I try to filter a JSON file for all "description" keys containing the value "; Since version" to print their path and the Version contained within that value. I do all this in a bash script.

The JSON I'm filtering is from an API and has the "description" key on different paths.

Here's an excerpt from the JSON the server

So far I grab the JSON from the server with curl and pipe it to jq applying the following filter to get a list of all paths which contain the value in their description:

curl $api | jq 'paths(objects and (.description|index("; Since version")))'

This returns a list with paths to the endpoints containing the searched value and looks like this:

[
  "paths",
  "/v4/user/profileAttributes/{key}",
  "delete"
]
[
  "paths",
  "/v4/users/{user_id}/last_admin_rooms",
  "get"
]
[
  "definitions",
  "GeneralSettings",
  "properties",
  "s3TagsEnabled"
]

I found this filter to return the value for a seemingly random key/value pair of "description" when adapted to the string I search for and not the whole list. Unfortunately I don't quite understand the entire filter as the author didn't explain it in his post. When adapted

curl -s -N $api | jq '. as $in
| reduce paths(type == "string" and test("; Since version")) as $path ({};
    ($in|getpath($path)) as $x
    | if ($path[-1]|type) == "string"
      then .[$path[-1]] = $x
      else .[$path[-2]|tostring] += [$x]
      end )'

returns

{
  "description": "Some_Text_We_Dont_Care_About; Since version 4.10.2 Some_More_Text_We_Dont_Care_About"
}

I would be able to stitch the two filtered responses together if the second filter would return all entries instead of the (seamingly random) one.
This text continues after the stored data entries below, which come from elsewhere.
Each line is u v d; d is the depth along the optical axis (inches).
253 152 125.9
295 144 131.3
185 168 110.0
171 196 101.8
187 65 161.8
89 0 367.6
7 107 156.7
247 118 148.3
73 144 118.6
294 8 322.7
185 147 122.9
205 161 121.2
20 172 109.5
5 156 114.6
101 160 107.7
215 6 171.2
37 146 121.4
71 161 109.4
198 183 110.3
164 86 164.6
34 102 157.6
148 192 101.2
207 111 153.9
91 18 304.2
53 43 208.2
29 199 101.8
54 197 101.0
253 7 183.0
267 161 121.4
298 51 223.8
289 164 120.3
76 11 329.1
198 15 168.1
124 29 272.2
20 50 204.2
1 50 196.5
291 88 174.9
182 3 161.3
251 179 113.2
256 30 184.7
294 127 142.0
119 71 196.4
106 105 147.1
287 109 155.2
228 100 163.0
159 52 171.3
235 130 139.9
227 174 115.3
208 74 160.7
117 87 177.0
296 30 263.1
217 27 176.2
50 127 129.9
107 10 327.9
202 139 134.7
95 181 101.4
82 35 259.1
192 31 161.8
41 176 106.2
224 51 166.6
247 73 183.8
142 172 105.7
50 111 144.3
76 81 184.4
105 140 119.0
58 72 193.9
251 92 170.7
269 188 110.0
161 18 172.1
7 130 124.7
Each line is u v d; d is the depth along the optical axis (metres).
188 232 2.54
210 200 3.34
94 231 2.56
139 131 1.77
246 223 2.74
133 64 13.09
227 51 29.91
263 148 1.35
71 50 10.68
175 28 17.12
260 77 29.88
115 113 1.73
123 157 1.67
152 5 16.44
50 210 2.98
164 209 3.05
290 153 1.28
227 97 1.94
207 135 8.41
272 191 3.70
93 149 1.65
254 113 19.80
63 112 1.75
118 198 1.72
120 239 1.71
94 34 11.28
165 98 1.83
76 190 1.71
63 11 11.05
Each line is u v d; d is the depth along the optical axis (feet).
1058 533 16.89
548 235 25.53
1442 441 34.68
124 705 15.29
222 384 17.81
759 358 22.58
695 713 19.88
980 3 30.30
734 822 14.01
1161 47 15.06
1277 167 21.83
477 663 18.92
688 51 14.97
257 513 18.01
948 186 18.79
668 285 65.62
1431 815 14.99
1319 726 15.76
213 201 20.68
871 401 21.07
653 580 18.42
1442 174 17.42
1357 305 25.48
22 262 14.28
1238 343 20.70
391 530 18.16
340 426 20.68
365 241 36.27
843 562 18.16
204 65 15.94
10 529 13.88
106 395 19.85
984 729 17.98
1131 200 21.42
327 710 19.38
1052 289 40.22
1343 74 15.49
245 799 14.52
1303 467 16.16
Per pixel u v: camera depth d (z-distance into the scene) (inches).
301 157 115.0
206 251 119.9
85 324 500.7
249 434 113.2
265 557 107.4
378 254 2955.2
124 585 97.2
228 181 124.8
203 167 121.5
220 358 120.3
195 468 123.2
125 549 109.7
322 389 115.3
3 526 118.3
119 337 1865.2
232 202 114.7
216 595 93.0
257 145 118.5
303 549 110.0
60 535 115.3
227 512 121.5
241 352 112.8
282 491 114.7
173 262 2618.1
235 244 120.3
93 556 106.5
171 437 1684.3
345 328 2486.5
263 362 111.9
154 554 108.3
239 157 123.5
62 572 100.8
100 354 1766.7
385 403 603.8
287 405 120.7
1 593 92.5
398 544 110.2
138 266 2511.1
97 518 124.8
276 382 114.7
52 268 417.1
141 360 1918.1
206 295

I posted both filters in here as maybe someone knows how to do it in a cleaner way.

Ideally the end result would return a list with entries like this:

{
  "path": "
    [
    "paths",
    "/v4/users/{user_id}/last_admin_rooms",
    "get"
    ]"
  ",
  "version": {
    "description": "Some_Text_We_Dont_Care_About; Since version 4.10.2 Some_More_Text_We_Dont_Care_About"
  }
}

Here's a excerpt/example what the input looks like:

{
  "info": {4 items},
  "host": "some_hostname",
  "basePath": "/api",
  "tags": [19 items],
  "paths": {
    "/v4/config/info/defaults": {
      "get": {
        "tags": [
          "config"
        ],
        "summary": "Get default values",
        "description": "SomeText; Since version 4.6.0 SomeMoreText",
        "operationId": "getSystemDefaultsInfo",
        "produces": [
          "application/json;charset=UTF-8"
        ],
      }
    }
    "/v4/config/info/general": {
      "get": {
        "tags": [
          "config"
        ],
        "summary": "Get general values",
        "description": "SomeText; Since version 4.6.0 SomeMoreText",
        "operationId": "getSystemDefaultsInfo",
        "produces": [
          "application/json;charset=UTF-8"
        ],
      }
    }
  "definitions": {
    "GeneralSettings": {
      "type": "object",
      "properties": {
        "cryptoEnabled": {
          "type": "boolean",
          "description": "Activation status of encryption"
        },
        "s3TagsEnabled": {
          "type": "boolean",
          "description": "Defines if S3 tags are enabled; Since version 4.9.0 NEW"
        },
        "sharePasswordSmsEnabled": {
          "type": "boolean",
          "description": "Allow sending of share passwords via SMS"
        }
      }
    }
  }
}

1 Answers

1
Community On Best Solutions

let me offer you an alternative solution - using a walk-path based unix utility jtc:

based, on your desired output, with jtc the query would look like:

bash $ <file.json jtc -w'[description]:<.*; Since version.*>R: [-1] <act>k [-1] <path>k [-1] <pathname>k' -T'{ "path": [ {{pathname}}, {{path}}, {{act}}], "version": { "description": {{$0}}} }'
{
   "path": [
      "paths",
      "/v4/config/info/defaults",
      "get"
   ],
   "version": {
      "description": "SomeText; Since version 4.6.0 SomeMoreText"
   }
}
{
   "path": [
      "paths",
      "/v4/config/info/general",
      "get"
   ],
   "version": {
      "description": "SomeText; Since version 4.6.0 SomeMoreText"
   }
}
{
   "path": [
      "GeneralSettings",
      "properties",
      "s3TagsEnabled"
   ],
   "version": {
      "description": "Defines if S3 tags are enabled; Since version 4.9.0 NEW"
   }
}
bash $ 

Given your Json is irregular (w.r.t walking description requirement) not sure, though if you need to see that last object or not. If you don't need it, then knowing the structure of your JSON it's easy to enhance the query to rule out false positive matches like that last one.

EDIT: Explanations:

-T option provides a Json template, where template items (enclosed into double curly braces {{..}}) get interpolated from the namespaces at the end of each walk (-w) if the walk was successful.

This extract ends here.